Il BI-TEST è un esame non invasivo, che si esegue in epoca più precoce (11-14^ settimana), e che consiste in un’ecografia fetale (mirata a specifici ”markers” di cromosomopatia, quali la presenza dell’osso nasale e la translucenza nucale) a cui si associa un prelievo di sangue alla mamma (dosaggio sierico di proteine di origine placentare – PAPP-A e beta-HCG). Il Bi-test non ha rischi per la salute del feto, ma non è sicuro nelle conclusioni, partendo dal rischio di base per età materna incrociato con i risultati degli esami, esprime una nuova percentuale di rischio. L’esame ecografico, la translucenza, consiste nel misurare lo spessore della plica nucale del feto, anche se spesso i casi positivi si identificano precocemente, anche alla 8 – 9 settimana. La translucenza nucale può risultare aumentata (il suo aumento è transitorio ed in genere regredisce dopo alcune settimane) in numerose condizioni come le aneuploidie (es. sindrome di Down e altre cromosomopatie), ma anche nelle sindromi e nelle malformazioni cardiache; in questo caso sarà utile far seguire alla transulcenza la villocentesi o l’amniocentesi, metodiche che possono fornire la certezza sullo stato dei cromosomi, ma che nulla dicono, almeno nella loro espressione routinaria, sulle sindromi e malformazioni fetali. E che sono più invasive.

L’amniocentesi si esegue tra la 16^ e la 18^ settimana, ed è la tecnica che risponde con certezza al quesito della presenza delle cromosomopatie, ma essendo una tecnica invasiva porta con sé dei rischi, primo fra tutti il rischio di aborto, stimato intorno a 1:200. Si esegue prelevando il liquido amniotico, prelevandolo con una siringa inserita nell’utero attraverso l’addome.

Il rischio di patologie cromosomiche e di malattie ereditarie che l’amniocentesi è in grado di individuare è proporzionale all’età della donna quindi, per questo in Italia la legge consente di eseguire gratuitamente l’amniocentesi presso le strutture pubbliche, alle donne da 35 anni in su.

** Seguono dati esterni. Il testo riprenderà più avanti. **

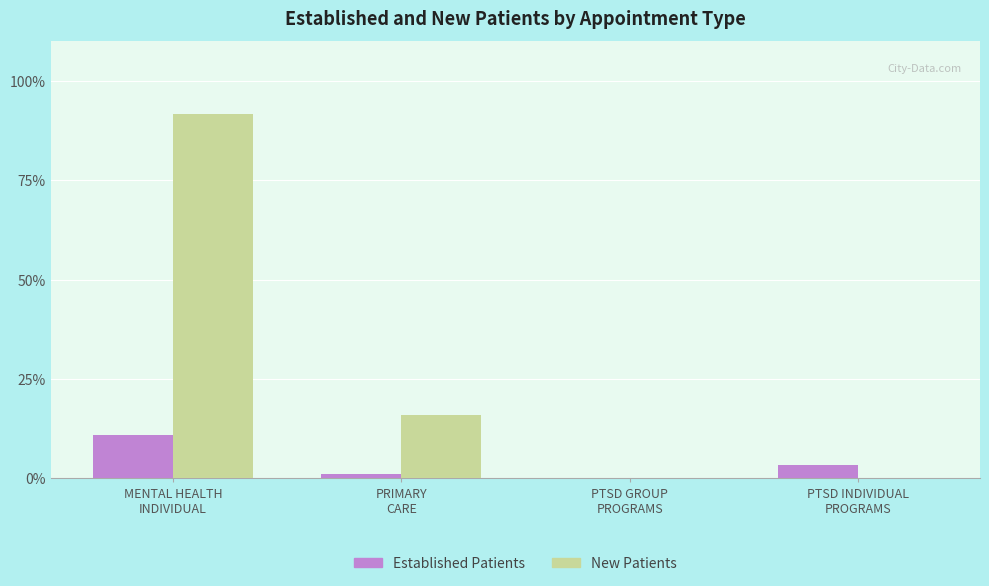

Is it true that Established Patients equals 0.0 at PTSD GROUP
PROGRAMS?

True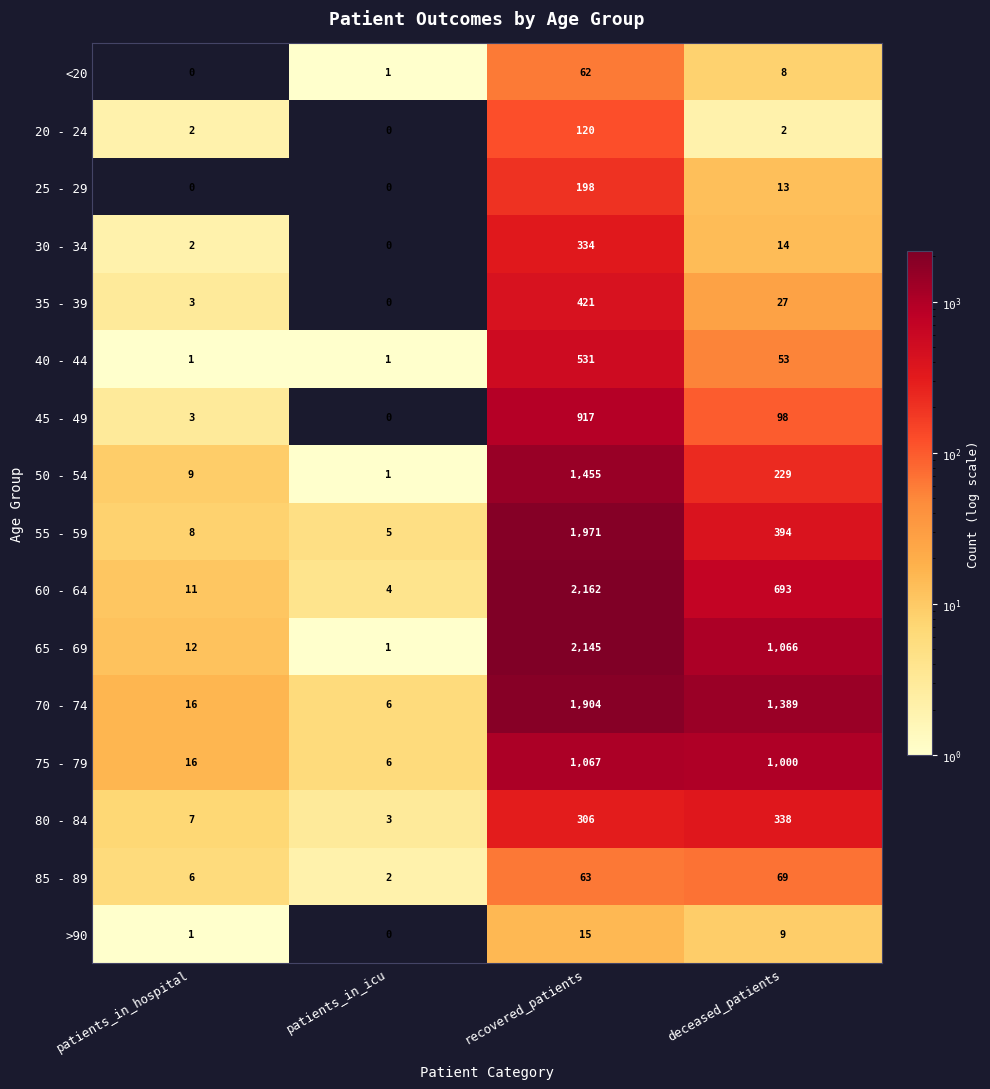

The value of 20 - 24 at recovered_patients is 120. True or false?

True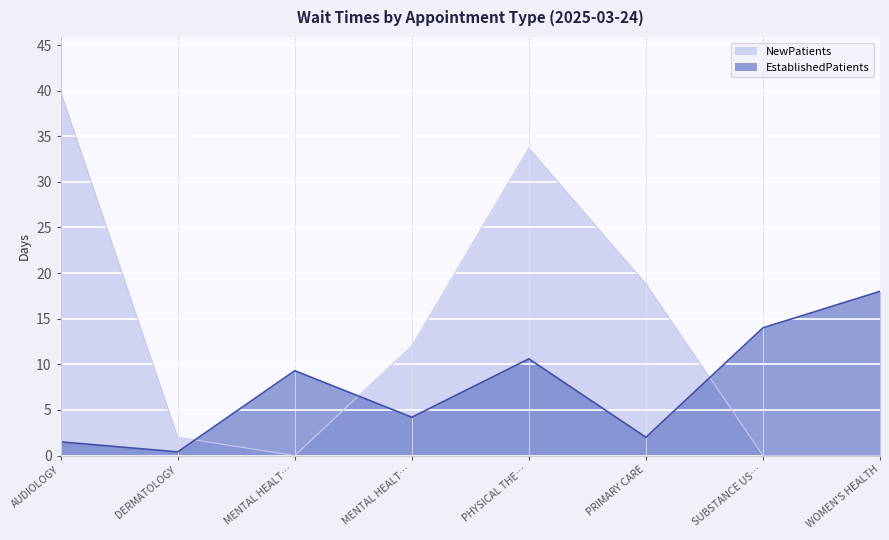

At WOMEN'S HEALTH, list the series in order from smallest to largest.

NewPatients, EstablishedPatients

In conclusione: se hai meno di 35 anni forse il bi test può bastare, se i risultati sono positivi e indicano un rischio bassissimo di malattie cromosomiche o di malformazioni fetali; se hai più di 35 anni l’amniocentesi è gratuita, meglio sempre partire col Bi test e poi prendere col partner la decisione se sottoporsi all’amniocentesi o meno.